The daily sum of 20 Indicators slipped from +12 to
+11 (a positive number is bullish; negatives are bearish). The 10-day smoothed
sum that smooths the daily fluctuations improved from +18 to +30. (These
numbers sometimes change after I post the blog based on data that comes in
late.) Most of these indicators are short-term.
I am tempted to Buy-the-Dip (when it gets here); but with
more than 16-million people out of work, one wonders whether the S&P 500 is
fairly priced based on what is still a very weak economy. We’ll see.
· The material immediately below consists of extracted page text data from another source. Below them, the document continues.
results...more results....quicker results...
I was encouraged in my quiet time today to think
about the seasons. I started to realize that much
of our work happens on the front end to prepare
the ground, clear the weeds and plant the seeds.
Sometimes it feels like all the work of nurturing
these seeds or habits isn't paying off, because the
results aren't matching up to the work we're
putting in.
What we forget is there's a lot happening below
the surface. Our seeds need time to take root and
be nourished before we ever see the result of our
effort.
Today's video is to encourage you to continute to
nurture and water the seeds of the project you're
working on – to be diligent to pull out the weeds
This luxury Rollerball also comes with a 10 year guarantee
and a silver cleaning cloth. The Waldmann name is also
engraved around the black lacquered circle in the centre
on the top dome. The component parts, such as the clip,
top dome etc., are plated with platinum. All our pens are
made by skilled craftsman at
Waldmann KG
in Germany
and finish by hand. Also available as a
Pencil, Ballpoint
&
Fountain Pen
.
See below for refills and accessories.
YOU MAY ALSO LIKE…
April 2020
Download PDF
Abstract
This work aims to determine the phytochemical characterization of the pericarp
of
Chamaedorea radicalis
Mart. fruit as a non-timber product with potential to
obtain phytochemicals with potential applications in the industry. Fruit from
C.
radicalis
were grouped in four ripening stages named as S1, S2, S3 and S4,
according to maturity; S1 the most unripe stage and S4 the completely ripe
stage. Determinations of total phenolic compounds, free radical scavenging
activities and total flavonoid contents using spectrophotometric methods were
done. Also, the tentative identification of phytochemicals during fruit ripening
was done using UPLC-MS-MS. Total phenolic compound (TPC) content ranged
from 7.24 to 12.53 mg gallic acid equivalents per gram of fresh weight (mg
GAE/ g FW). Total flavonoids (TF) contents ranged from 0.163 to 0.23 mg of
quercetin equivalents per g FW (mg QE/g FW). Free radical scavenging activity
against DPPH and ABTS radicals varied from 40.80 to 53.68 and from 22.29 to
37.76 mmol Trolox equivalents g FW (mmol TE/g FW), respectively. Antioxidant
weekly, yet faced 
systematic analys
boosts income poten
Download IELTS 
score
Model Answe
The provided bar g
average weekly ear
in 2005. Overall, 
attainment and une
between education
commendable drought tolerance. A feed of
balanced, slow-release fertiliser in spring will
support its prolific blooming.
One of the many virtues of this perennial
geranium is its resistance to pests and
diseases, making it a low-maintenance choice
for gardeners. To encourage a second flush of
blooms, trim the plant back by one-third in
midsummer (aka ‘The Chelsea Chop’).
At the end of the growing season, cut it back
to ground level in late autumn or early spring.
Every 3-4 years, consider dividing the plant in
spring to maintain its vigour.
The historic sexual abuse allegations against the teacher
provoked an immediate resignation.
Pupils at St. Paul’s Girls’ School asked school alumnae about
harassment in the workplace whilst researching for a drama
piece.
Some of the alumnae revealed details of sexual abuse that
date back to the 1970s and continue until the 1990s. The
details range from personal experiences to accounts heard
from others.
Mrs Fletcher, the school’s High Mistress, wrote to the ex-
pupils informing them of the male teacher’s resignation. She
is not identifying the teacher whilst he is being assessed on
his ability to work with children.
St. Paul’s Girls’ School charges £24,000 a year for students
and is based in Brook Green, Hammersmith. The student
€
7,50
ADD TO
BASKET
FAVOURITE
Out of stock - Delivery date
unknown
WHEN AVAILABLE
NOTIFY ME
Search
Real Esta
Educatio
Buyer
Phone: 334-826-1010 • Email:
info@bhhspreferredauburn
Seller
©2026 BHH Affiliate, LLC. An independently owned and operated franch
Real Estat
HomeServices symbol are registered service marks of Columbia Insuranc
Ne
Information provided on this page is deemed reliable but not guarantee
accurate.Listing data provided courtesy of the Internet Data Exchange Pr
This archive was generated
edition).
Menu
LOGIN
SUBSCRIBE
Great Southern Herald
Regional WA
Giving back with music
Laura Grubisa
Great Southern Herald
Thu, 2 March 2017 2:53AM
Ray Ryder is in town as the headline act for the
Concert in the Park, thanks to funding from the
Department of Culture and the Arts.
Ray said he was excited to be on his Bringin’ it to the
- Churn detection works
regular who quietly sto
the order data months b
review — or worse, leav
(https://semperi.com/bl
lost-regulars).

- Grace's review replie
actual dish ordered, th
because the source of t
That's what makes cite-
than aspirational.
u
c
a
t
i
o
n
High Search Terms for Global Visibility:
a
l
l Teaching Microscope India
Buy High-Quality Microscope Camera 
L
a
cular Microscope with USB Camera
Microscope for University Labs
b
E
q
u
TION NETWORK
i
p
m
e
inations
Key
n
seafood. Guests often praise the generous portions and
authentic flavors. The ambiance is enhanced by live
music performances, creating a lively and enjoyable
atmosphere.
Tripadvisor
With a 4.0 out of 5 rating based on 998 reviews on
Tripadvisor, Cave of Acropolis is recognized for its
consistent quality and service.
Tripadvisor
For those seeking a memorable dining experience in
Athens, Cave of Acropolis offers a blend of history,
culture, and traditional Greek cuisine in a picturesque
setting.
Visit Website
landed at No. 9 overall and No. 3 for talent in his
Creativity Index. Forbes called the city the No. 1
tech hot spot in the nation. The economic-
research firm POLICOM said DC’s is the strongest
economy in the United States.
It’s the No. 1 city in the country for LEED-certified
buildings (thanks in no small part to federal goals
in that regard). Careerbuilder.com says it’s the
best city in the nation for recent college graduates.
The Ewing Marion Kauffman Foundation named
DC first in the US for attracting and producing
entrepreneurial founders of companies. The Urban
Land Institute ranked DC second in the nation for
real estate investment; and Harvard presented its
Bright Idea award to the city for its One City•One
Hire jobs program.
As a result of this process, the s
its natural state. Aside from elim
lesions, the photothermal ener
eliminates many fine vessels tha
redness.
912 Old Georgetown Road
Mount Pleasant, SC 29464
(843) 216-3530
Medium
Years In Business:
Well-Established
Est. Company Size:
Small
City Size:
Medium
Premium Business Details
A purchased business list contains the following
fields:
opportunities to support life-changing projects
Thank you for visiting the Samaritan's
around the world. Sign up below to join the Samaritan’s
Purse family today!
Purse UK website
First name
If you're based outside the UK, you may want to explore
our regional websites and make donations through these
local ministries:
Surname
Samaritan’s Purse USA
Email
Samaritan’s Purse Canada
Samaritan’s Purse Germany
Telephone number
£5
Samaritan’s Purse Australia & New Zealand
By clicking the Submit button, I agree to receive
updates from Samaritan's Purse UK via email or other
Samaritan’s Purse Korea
Looks like some sort of pullback is getting closer. Big
or small? I don’t know, but long-term indicators still look good so we might
guess “small”.
MOMENTUM ANALYSIS:
TODAY’S RANKING OF
15 ETFs (Ranked Daily)
The top ranked ETF receives 100%. The rest are then
ranked based on their momentum relative to the leading ETF.
TODAY’S RANKING OF THE DOW 30 STOCKS (Ranked Daily)
The top ranked stock receives 100%. The rest are then
ranked based on their momentum relative to the leading stock.
For more details, see NTSM Page at…
TUESDAY MARKET INTERNALS (NYSE DATA)
Market Internals
remained BULLISH on the market.
Market Internals are a decent trend-following analysis of
current market action, but should not be used alone for short term trading.
They are usually right, but they are often late. They are most useful when they diverge from
the Index.
Using the Short-term indicator in 2018 in SPY would have
made a 5% gain instead of a 6% loss for buy-and-hold. The methodology was Buy
on a POSITIVE indication and Sell on a NEGATIVE indication and stay out until
the next POSITIVE indication. The back-test included 13-buys and 13-sells, or a
trade every 2-weeks on average.
My current stock allocation is about 40% invested in
stocks. You may wish to have a higher or lower % invested in stocks depending
on your risk tolerance. 40% is a conservative position that I re-evaluate
daily. It is not far below my fully invested position which would be between
50-60%.
As a retiree, 50% in the stock market is about fully
invested for me – it is a cautious and conservative number. If I feel very
confident, I might go to 60%; had we seen a successful retest of the bottom,
80% would not have been out of the question.